In December 2016, Alison Hoeman was the ELL teacher at an elementary school on the east side of Des Moines. A new family would soon be starting—three young boys in fifth, second, and kindergarten, who had recently arrived from a refugee camp in Tanzania. A couple days before winter break, their mom came to school with the boys and a three-year-old for a tour, to meet teachers, and ask questions. A couple days later, the interpreter called to tell Alison the family was moving . . . they had been living with another family of six in a 1,200 square foot house down the street from the school but both families finally found their own respective houses and were moving on January 1. Alison asked through the interpreter if the family needed anything. “We need everything” was the answer. Alison asked for some donations and took many clothes, toys, and other items to the family. She received so many donations that she asked the interpreter for addresses of other families in need, and the day after Christmas 2016, she and her husband and a friend filled up three SUVs and drove all over Des Moines handing out essentials to 10 families. Des Moines Refugee Support was effectively born.
Though they moved away and didn’t attend her school, Alison already loved these little boys, and began taking them to activities—the zoo, Adventureland, the pool. She asked the interpreter every time to call their mom and ask if she could pick up the boys. After a couple months, the interpreter said to her, “their mom says you can take them whenever you want, she trusts you, she knows that you are going to take care of them and bring them home safely.”
Over Spring Break, Alison signed them up for a soccer camp at Drake. She had enlisted some friends to help with the driving, and one driver announced that on day two of camp, there were two extra kids waiting with their soccer things on. This would become a common occurrence.
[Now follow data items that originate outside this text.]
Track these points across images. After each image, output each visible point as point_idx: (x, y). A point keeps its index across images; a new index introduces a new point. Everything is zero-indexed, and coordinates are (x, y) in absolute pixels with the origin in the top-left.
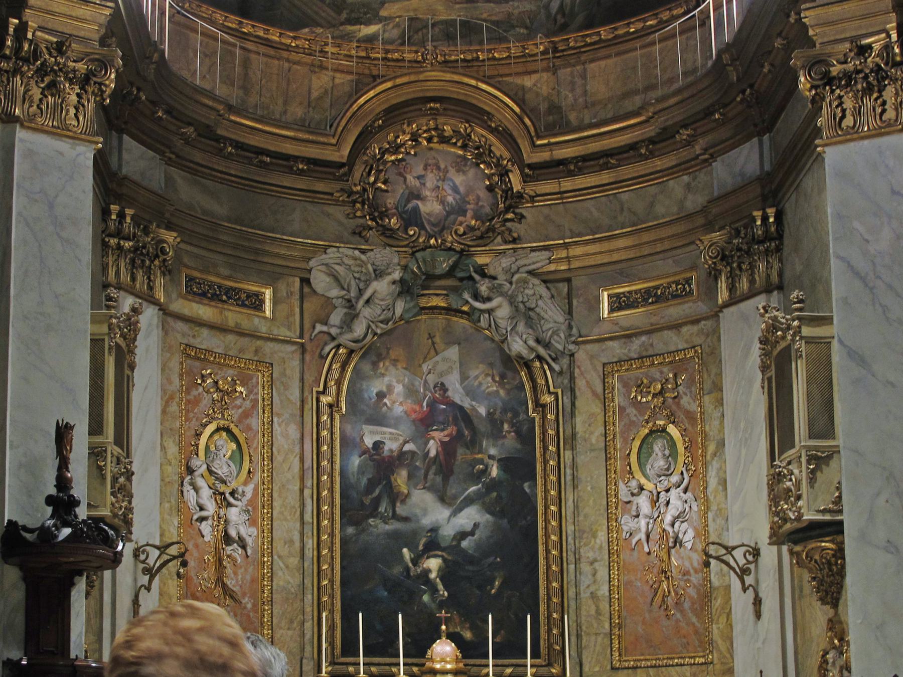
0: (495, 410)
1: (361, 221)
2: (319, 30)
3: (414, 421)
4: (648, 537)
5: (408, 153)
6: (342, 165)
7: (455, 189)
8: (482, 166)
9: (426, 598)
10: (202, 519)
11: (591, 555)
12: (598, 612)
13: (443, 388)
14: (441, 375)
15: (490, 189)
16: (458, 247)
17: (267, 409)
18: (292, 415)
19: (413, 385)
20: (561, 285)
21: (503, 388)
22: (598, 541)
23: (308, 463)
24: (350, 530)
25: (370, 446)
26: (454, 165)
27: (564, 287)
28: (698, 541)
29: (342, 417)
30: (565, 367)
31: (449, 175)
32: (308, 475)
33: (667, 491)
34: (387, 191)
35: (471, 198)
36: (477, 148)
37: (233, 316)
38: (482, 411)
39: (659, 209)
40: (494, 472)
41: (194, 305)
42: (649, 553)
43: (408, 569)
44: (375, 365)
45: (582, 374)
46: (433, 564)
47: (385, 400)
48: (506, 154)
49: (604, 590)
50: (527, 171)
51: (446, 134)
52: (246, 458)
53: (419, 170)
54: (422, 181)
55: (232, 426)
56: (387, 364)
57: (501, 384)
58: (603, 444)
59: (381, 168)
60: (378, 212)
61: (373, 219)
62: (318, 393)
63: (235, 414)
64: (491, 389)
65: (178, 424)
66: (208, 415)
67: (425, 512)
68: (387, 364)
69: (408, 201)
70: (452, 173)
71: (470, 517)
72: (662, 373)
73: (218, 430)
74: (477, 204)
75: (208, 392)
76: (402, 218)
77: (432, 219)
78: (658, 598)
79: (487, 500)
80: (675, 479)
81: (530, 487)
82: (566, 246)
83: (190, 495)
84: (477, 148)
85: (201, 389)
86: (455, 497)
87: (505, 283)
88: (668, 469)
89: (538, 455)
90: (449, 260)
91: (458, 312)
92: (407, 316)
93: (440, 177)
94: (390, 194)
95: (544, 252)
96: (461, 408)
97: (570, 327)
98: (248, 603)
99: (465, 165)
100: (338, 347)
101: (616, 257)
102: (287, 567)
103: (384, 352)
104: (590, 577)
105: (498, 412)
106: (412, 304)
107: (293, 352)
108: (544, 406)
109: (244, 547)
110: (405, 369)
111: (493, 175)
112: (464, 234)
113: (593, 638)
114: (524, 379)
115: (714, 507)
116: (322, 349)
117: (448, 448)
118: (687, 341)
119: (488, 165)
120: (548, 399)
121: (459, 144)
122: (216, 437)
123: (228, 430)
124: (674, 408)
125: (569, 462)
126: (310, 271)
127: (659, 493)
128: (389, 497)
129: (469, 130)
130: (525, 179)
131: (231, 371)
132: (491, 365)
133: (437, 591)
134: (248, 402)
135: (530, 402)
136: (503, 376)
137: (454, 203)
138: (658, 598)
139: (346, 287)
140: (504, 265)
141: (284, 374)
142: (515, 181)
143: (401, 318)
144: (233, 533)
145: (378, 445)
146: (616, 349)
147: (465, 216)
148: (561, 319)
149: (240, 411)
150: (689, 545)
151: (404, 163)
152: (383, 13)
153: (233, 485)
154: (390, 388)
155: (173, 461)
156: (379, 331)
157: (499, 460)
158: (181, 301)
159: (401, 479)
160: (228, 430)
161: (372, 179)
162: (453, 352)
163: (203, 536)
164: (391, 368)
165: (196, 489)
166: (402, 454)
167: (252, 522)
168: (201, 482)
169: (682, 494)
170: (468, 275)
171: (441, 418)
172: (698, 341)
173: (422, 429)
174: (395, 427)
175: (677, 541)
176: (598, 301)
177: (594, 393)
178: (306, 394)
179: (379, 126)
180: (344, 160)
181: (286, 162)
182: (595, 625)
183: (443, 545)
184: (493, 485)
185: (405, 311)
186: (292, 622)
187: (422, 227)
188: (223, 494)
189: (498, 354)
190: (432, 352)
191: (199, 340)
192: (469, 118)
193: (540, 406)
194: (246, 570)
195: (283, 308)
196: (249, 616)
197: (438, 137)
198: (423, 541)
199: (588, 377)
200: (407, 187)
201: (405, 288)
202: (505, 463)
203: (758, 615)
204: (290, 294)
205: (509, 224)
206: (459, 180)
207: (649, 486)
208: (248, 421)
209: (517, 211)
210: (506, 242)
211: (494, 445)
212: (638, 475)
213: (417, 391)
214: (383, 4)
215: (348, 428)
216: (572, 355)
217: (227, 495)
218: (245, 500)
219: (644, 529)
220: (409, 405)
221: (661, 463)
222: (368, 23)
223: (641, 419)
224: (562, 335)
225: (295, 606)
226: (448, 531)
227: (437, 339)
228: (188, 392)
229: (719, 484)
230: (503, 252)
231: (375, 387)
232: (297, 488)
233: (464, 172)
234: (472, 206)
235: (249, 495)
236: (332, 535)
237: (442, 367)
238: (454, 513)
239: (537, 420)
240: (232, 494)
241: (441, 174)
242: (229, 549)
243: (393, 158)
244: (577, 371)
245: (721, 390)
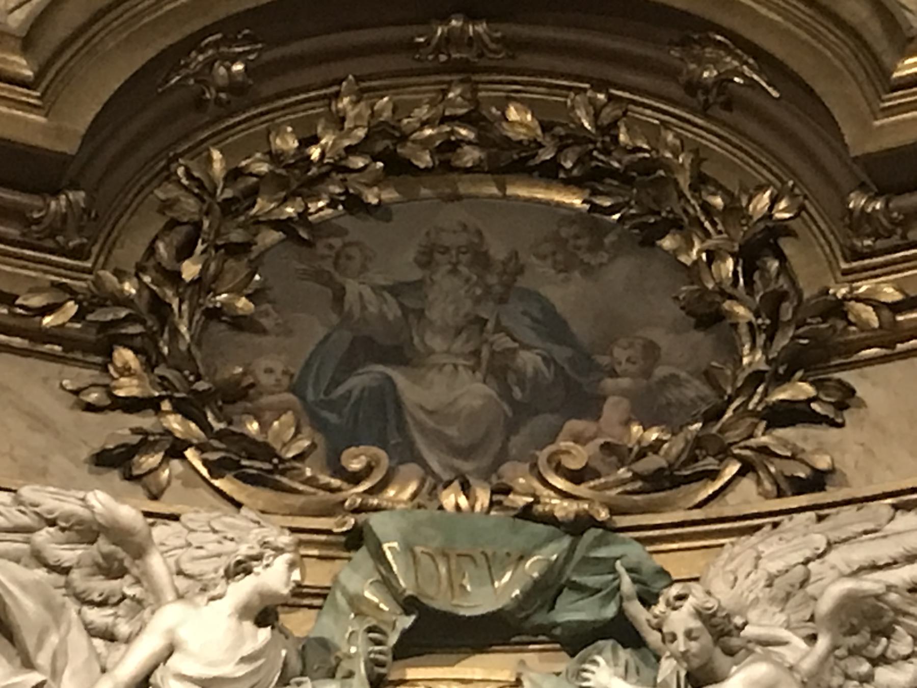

At the end of the week, the soccer coaches pulled Alison aside and told her that the new addition was an excellent soccer player, and that the oldest of the family also had a lot of potential, and both needed to be placed on a team ASAP. They were in. They quickly showed they were way too good for the “Rec” team, so the next year they tried out for the select team with West Des Moines, and both made it. The extra kid, Stani, played soccer for the next six years with the support of DMRS, and DMRS volunteer Sara Kizzier became his legal guardian when his family moved to Kentucky as he wanted to finish out school at Hoover. He now plays soccer at South Dakota Wesleyan.
The three younger boys all joined soccer teams and are widely considered to be the best players on their respective teams.
The family now lives in their third house (the kids switching schools every time since their first move), but they are purchasing this house, and so we are confident they will stay there.
In July 2017, the mom had a baby girl and named her Alison.